→ **Problem description**:
Return the data from the line containing "catalogue / barcode: US 355239" to the line containing "genus: Dendrophthora", including both of those lines, as a JSON list of strings with one string per line. Leave out any blank lines.

Collection entries

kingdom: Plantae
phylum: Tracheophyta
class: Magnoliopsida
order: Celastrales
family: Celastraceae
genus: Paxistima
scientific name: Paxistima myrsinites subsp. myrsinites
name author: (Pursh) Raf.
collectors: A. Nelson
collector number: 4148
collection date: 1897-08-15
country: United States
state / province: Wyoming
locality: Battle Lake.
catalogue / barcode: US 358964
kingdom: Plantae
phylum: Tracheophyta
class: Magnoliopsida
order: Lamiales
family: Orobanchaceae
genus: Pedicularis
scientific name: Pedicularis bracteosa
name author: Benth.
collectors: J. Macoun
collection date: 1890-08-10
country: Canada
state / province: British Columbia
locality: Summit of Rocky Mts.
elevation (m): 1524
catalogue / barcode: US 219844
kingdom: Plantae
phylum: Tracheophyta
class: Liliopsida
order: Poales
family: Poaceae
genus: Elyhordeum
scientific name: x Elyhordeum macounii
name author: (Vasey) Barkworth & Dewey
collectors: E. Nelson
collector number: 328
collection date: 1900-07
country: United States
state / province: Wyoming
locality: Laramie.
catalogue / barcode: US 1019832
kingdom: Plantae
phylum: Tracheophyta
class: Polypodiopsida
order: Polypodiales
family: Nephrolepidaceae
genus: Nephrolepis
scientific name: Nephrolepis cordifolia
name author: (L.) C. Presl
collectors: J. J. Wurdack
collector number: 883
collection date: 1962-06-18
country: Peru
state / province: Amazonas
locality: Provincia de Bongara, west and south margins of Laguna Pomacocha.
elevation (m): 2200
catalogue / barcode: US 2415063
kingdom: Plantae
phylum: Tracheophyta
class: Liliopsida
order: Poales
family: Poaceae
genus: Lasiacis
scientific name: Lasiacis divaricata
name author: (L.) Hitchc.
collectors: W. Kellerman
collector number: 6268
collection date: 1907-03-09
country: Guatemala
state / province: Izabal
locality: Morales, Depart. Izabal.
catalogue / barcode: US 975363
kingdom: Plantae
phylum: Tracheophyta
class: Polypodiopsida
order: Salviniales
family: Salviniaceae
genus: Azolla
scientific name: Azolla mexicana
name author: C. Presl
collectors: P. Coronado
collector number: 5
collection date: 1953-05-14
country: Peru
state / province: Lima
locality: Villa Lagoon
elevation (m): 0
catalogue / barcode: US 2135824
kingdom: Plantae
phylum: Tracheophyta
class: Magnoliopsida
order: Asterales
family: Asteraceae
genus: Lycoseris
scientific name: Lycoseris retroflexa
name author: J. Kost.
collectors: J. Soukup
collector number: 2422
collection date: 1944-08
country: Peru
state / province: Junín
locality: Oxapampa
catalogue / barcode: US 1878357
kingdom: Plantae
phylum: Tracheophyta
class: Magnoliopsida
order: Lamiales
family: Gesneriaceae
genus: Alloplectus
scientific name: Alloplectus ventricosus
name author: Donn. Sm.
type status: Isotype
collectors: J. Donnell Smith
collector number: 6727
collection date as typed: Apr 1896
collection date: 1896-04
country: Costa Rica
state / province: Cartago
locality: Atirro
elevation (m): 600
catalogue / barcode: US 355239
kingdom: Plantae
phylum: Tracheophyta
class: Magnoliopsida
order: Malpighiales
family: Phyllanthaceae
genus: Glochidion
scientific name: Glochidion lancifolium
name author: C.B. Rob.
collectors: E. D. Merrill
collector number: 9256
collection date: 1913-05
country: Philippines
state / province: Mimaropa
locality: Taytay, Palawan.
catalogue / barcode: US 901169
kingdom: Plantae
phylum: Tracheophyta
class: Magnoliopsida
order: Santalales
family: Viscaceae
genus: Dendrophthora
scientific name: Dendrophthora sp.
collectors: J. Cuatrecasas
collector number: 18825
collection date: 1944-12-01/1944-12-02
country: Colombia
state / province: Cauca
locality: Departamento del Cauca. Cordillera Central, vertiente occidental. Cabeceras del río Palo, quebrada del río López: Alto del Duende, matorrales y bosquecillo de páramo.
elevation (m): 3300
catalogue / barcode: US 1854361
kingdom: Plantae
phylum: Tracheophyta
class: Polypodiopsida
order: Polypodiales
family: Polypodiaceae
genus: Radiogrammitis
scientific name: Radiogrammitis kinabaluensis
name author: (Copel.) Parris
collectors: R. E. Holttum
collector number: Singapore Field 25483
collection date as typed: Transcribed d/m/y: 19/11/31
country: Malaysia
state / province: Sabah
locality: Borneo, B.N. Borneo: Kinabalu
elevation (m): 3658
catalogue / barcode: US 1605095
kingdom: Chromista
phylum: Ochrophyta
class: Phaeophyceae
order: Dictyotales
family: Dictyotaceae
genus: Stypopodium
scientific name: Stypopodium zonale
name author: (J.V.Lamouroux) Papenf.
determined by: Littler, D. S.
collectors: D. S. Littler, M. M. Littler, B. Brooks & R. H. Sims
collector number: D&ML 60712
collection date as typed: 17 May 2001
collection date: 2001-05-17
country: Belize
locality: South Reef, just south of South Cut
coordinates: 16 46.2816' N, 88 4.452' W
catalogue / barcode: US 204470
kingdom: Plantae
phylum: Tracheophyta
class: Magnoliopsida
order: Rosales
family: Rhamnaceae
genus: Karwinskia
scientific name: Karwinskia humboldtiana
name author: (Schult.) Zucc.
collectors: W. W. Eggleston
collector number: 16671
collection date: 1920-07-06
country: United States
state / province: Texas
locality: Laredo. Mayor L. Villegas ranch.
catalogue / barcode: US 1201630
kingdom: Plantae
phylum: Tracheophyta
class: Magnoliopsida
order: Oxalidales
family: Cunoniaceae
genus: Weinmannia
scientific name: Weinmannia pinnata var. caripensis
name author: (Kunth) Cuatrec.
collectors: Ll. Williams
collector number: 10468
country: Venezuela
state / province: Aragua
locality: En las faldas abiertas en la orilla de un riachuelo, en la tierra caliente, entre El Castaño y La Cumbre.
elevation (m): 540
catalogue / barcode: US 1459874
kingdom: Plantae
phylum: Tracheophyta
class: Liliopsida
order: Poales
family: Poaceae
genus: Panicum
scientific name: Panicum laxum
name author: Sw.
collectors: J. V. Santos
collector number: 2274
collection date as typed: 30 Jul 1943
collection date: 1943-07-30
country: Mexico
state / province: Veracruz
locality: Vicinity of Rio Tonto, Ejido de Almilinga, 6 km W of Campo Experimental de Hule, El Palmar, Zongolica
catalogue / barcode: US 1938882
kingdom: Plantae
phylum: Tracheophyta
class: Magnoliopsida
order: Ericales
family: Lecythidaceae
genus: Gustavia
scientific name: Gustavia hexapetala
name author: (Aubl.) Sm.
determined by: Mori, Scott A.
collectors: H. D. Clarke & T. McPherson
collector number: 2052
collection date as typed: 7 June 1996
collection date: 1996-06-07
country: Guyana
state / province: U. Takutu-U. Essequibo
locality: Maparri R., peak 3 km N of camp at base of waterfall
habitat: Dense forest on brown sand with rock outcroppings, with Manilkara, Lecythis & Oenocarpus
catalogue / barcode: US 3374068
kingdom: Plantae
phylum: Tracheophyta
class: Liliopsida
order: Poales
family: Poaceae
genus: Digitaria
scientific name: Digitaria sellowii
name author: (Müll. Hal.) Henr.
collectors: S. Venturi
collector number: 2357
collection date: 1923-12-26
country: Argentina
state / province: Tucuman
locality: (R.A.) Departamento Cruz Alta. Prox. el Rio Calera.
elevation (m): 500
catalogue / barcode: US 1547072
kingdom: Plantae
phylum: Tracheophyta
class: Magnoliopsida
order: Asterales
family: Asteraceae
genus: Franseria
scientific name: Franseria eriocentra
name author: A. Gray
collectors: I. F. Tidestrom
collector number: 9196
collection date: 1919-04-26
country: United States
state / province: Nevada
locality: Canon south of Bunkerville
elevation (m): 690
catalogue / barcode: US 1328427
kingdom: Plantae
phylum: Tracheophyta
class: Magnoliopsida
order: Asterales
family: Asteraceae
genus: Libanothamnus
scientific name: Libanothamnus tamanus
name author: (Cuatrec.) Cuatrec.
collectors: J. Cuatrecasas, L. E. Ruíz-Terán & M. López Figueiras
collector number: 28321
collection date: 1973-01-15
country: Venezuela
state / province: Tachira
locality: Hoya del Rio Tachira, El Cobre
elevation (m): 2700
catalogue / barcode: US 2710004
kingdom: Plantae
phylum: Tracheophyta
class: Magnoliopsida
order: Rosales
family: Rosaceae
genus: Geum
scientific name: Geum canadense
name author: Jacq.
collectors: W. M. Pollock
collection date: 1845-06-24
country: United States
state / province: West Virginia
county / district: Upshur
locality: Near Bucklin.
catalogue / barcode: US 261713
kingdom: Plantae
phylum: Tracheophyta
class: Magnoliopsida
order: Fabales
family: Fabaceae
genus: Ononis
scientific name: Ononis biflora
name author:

→ **Full answer**:
[
  "catalogue / barcode: US 355239",
  "kingdom: Plantae",
  "phylum: Tracheophyta",
  "class: Magnoliopsida",
  "order: Malpighiales",
  "family: Phyllanthaceae",
  "genus: Glochidion",
  "scientific name: Glochidion lancifolium",
  "name author: C.B. Rob.",
  "collectors: E. D. Merrill",
  "collector number: 9256",
  "collection date: 1913-05",
  "country: Philippines",
  "state / province: Mimaropa",
  "locality: Taytay, Palawan.",
  "catalogue / barcode: US 901169",
  "kingdom: Plantae",
  "phylum: Tracheophyta",
  "class: Magnoliopsida",
  "order: Santalales",
  "family: Viscaceae",
  "genus: Dendrophthora"
]